So this post is a long time coming and something I have reconsidered over and over again. It’s very personal to me but since my Ayahuasca experience, and since coming forth to be transparent on this blog, I know my followers enjoy my honesty.
So here goes.
I’m sure you have all heard that Ayahusaca will turn your world upside down. Heck, that’s an understatement. Even though I am very transparent on my blog, I still honour my privacy so this will be an overview.
I came out as a lesbian 10 years ago and left my unfulfilled marriage. Not to say I didn’t love my ex, very much so, but something deeply was missing. I knew as a child that there was a grand love for me, and it was this knowledge that I continue to believe today.
Nothing will stop me from finding who the Universe created for me. When I came out I had been fighting the attraction to women since I hit puberty, so heck I figured I’m gay! HAHA! The Universe is always changing things up, trust me. My belief that I was lesbian was shattered during Ayahuasca.
Mama Ayahuasca took me deep into my patterns of what I was withholding from my own children based on my abusive past which miraculously played into my own denial of my sexuality. For me, it was never about the physical body but the energy. The feminine softness energy I found in women was my attraction, not the body.
It’s been a month now since I was in Cancun, and it’s taken me this long to finally be ok that I am not a lesbian, but a lover of soul energy. Never have I been one to date people on looks anyways, I have been with every size, male and female. What I realized was that my sexuality came to a point that I was seeking a feminine energy reflection of what I was lacking in myself.
I denied my feminine side for a very long time. Granted I played in my sexiness while I was heavily active in the LGBTQ community, doing burlesque, going to Oasis Lounge, marching topless at Toronto World Pride. That wasn’t real femininity.

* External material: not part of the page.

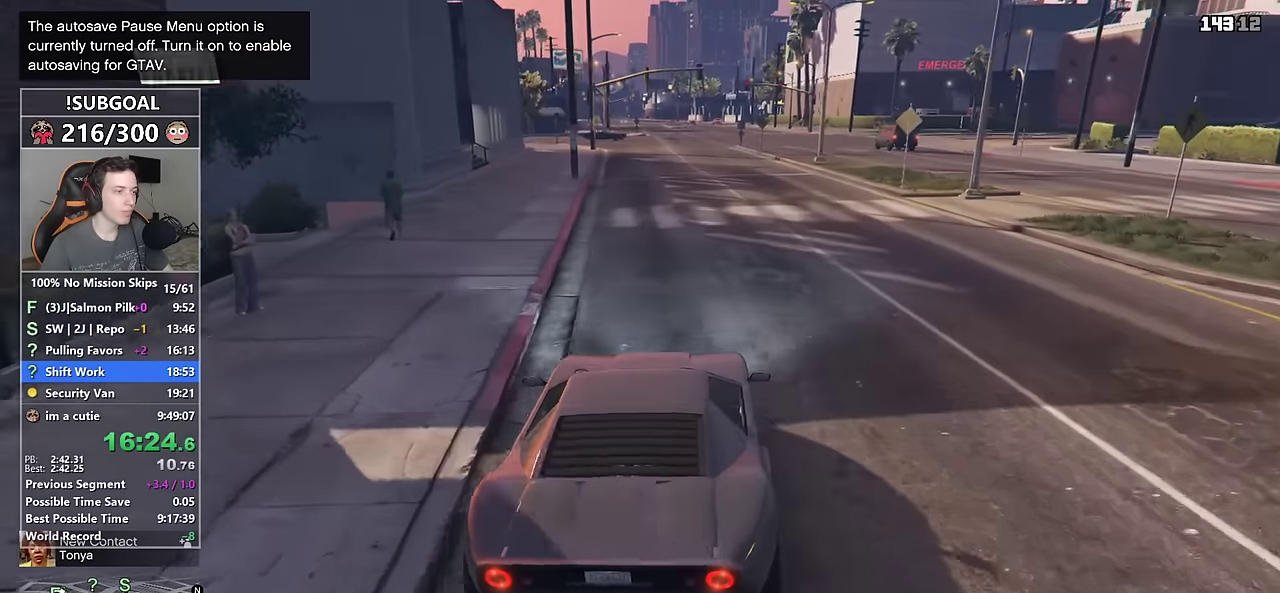
{"keys": ["w"], "mouse": [], "events": [[416, "a", "down"], [500, "a", "up"]]}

Its what the world tells us what femininity is, to become empowered and righteous in the feminine movement.
I have to say I too got pulled into that. Not to say that women shouldn’t be empowered, yet we can not forget our natural feminine energy of sacred sensuality. To honour our temples. To nurture ourselves in great kindness so that we may nurture and accept others. To love deeply so that we may love others deeply. To provide a space of revival, reprise, and rejuvenation for the masculine energy to bask in. When I speak to feminine and masculine energy, I’m not referring to the physical body, I am only referring to the energy.
I always thought I was more masculine because I was successful in my life, I have been able to raise my children alone, buy a couple of houses, travel, take an early retirement, go live in Bali for 7 months, etc. It wasn’t that I was more masculine, it was that my masculine was out of balance, and my feminine was hiding deep within me in a very painful space.
It wasn’t until my feminine energy was pointed out to me at the retreat that it hit me like a ton of bricks. My entire identity shattered. My lesbian persona began to fade and I was scared. Terrified that my entire life was a lie. Someone as aware as myself!!?? How could this happen? That was when my spiritual ego came crashing down.
Mama Ayahuasca showed me that I am more feminine than masculine, that I had to switch into my natural feminine side that I hid for so long and to recognize that the love of my life that I was seeking all this time wasn’t feminine energy, it was masculine energy. The attraction I was looking for all this time was from a place of lack. I wanted to see my feminine energy reflected back to me in another because I craved it. My soul wanted to see my own nurturing divine well of pure love to be mirrored back into my own heart. That’s what I was seeking when I was with women. Once I found my femininity in myself is when I recognized my attraction to the masculine energy. It gave me direction and clarity, unlike anything I had experienced before. For once I felt balanced internally.
So where does that leave me? HA! Your guess is as good as mine. I’m totally open, putting no restrictions on love. I am done with labels. I have no idea what I am now and that is ok. All I know is I have a very good understanding of what Mama Ayahuasca has shown me and where my life is headed. Right now I am practising to have a reverent love to hold my body as a sacred temple. I don’t want anyone to be in my vibe unless it is who the Universe made with me. For when my divine masculine is aligned and ready for all of this amazing union, I will be ready as well.
I release it all to the Divinity of the Universe. AHO!